We log into the controller and see which organizations are listed in it and store the list in a variable organizations. With the list of the configured organizations we are going to perform the following task:
- name: Template the gitlab-ci.yml for all organizations
ansible.builtin.template:
src: gitlab-ci.yml_org.yml.j2
dest: "/tmp/{{ aap_project_name }}/.gitlab-ci.yml"
mode: '0644'
- name: Push the updated GitLab repository
ansible.builtin.shell: |
git config --global user.name "{{ gitlab_user }}"

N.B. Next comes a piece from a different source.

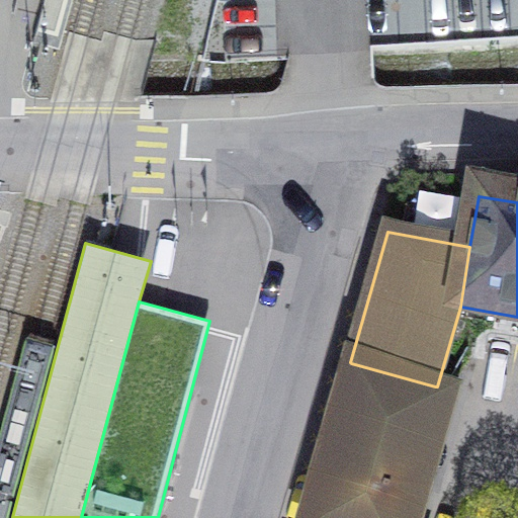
[(423,428),(435,386),(351,363),(307,517),(416,517),(427,481),(440,433),(423,428)]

git config --global user.email "{{ gitlab_user }}@example.com"
git add --all
git commit -m 'initial config'
git -c http.sslVerify=false push origin "{{ gitlab_env_branch }}"
args:
chdir: "/tmp/{{ aap_project_name }}"
changed_when: false
With the list and the template, we create a new pipeline file in the repository and push it to gitlab. This will be used to build the new pipeline.
- name: Delete the tempory directory
ansible.builtin.file:
path: /tmp/{{ aap_project_name }}
state: absent
- name: Sleep for 10 sec
ansible.builtin.pause:
seconds: 10
We'll remove the temporary clone from the repository locally and wait a little longer before continuing, to give gitlab time to initialize and launch the pipeline.
- name: GitLab Post | Obtain Access Token
ansible.builtin.uri:
url: "{{ gitlab_protocol }}{{ gitlab_url }}oauth/token"
method: POST
validate_certs: false
body_format: json
headers:
Content-Type: application/json
body: >
{
"grant_type": "password",
"username": "{{ gitlab_user }}",
"password": "{{ gitlab_password }}"
}
register: gitlab_access_token
- name: Store the token in var
ansible.builtin.set_fact:
token: "{{ gitlab_access_token.json.access_token }}"
- name: Check the pipeline until it has run
ansible.builtin.uri:
url: "{{ gitlab_protocol }}{{ gitlab_url }}api/v4/projects/{{ gitlab_group }}%2F{{ aap_project_name }}/pipelines"
validate_certs: false
headers:
Authorization: "Bearer {{ token }}"
register: _jobs_list
until: _jobs_list.json[0].status == "success"
retries: 120
delay: 20
We regularly wait and check the pipeline to see if it is already in the correct state, if it returns success, everything has gone well and the configuration will have been reset for all organizations.
- name: "Delete GitLab Project in group {{ gitlab_group }}"
community.general.gitlab_project:
api_url: "{{ gitlab_protocol }}{{ gitlab_url }}"
validate_certs: true
api_username: "{{ gitlab_user }}"
api_password: "{{ gitlab_password }}"
name: "{{ aap_project_name }}"
group: "{{ gitlab_group }}"
default_branch: "{{ gitlab_env_branch }}"
shared_runners_enabled: true
initialize_with_readme: true
state: absent
Again, we delete the temporary repository if everything went well. This is how we leave everything clean behind us.